_TASK PROMPT_.
Please copy the text below on training an image generation model word for word, from start to finish.

_TEXT PROVIDED_.
———

FIG. 12 shows an example of a method 1200 for training an image generation model according to aspects of the present disclosure. In some examples, these operations are performed by a system including a processor executing a set of codes to control functional elements of an apparatus. Additionally or alternatively, certain processes are performed using special-purpose hardware. Generally, these operations are performed according to the methods and processes described in accordance with aspects of the present disclosure. In some cases, the operations described herein are composed of various substeps, or are performed in conjunction with other operations.
At operation 1205, the system initializes an image generation model. In some cases, the operations of this step refer to, or may be performed by, a training component as described with reference to FIG. 7 . In some examples, the image generation model is initialized using random values. In other examples, the image generation model is initialized based on a pre-trained model. In some examples, the image generation model includes base parameters from a pre-trained model and additional parameters (i.e., adapter parameters) that are added to the pre-trained model for fine-tuning. In this case, the additional parameters are initialized randomly and trained during a fine-tuning phase while the parameters from the base model are fixed during the fine-tuning phase.
In one example, weights and parameters of an original image generator (e.g., a diffusion model) are fixed at training time and only adapter parameters are updated. For example, the image generator is pre-trained on web scale real images. In some embodiments, the training component (with reference to FIG. 7 ) is used to optimize the weights of the adapters, i.e., the text content adapter, the text style adapter, and the background adapter.

———

_PROVIDED DATA_.
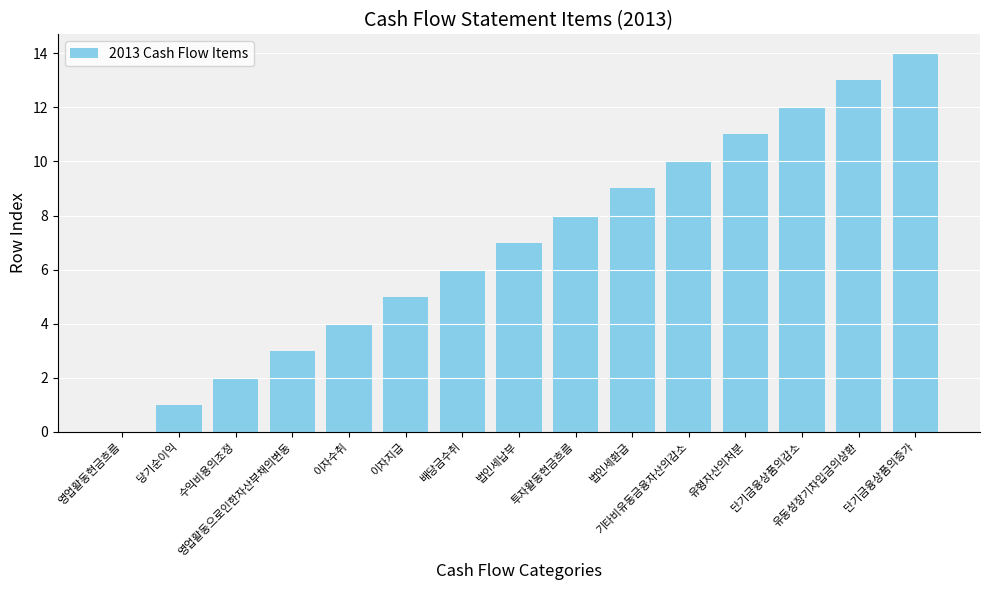

Count the number of categories in the chart.

15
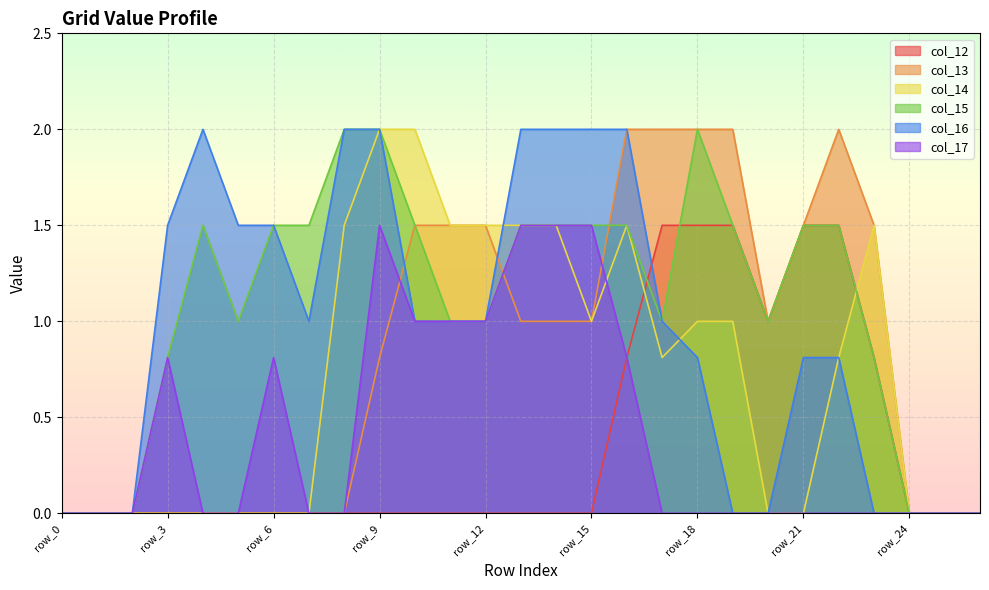

Which series changed the most between row_18 and row_21?

col_14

———

_REPLY TO THE TASK_.
FIG. 12 shows an example of a method 1200 for training an image generation model according to aspects of the present disclosure. In some examples, these operations are performed by a system including a processor executing a set of codes to control functional elements of an apparatus. Additionally or alternatively, certain processes are performed using special-purpose hardware. Generally, these operations are performed according to the methods and processes described in accordance with aspects of the present disclosure. In some cases, the operations described herein are composed of various substeps, or are performed in conjunction with other operations.
At operation 1205, the system initializes an image generation model. In some cases, the operations of this step refer to, or may be performed by, a training component as described with reference to FIG. 7 . In some examples, the image generation model is initialized using random values. In other examples, the image generation model is initialized based on a pre-trained model. In some examples, the image generation model includes base parameters from a pre-trained model and additional parameters (i.e., adapter parameters) that are added to the pre-trained model for fine-tuning. In this case, the additional parameters are initialized randomly and trained during a fine-tuning phase while the parameters from the base model are fixed during the fine-tuning phase.
In one example, weights and parameters of an original image generator (e.g., a diffusion model) are fixed at training time and only adapter parameters are updated. For example, the image generator is pre-trained on web scale real images. In some embodiments, the training component (with reference to FIG. 7 ) is used to optimize the weights of the adapters, i.e., the text content adapter, the text style adapter, and the background adapter.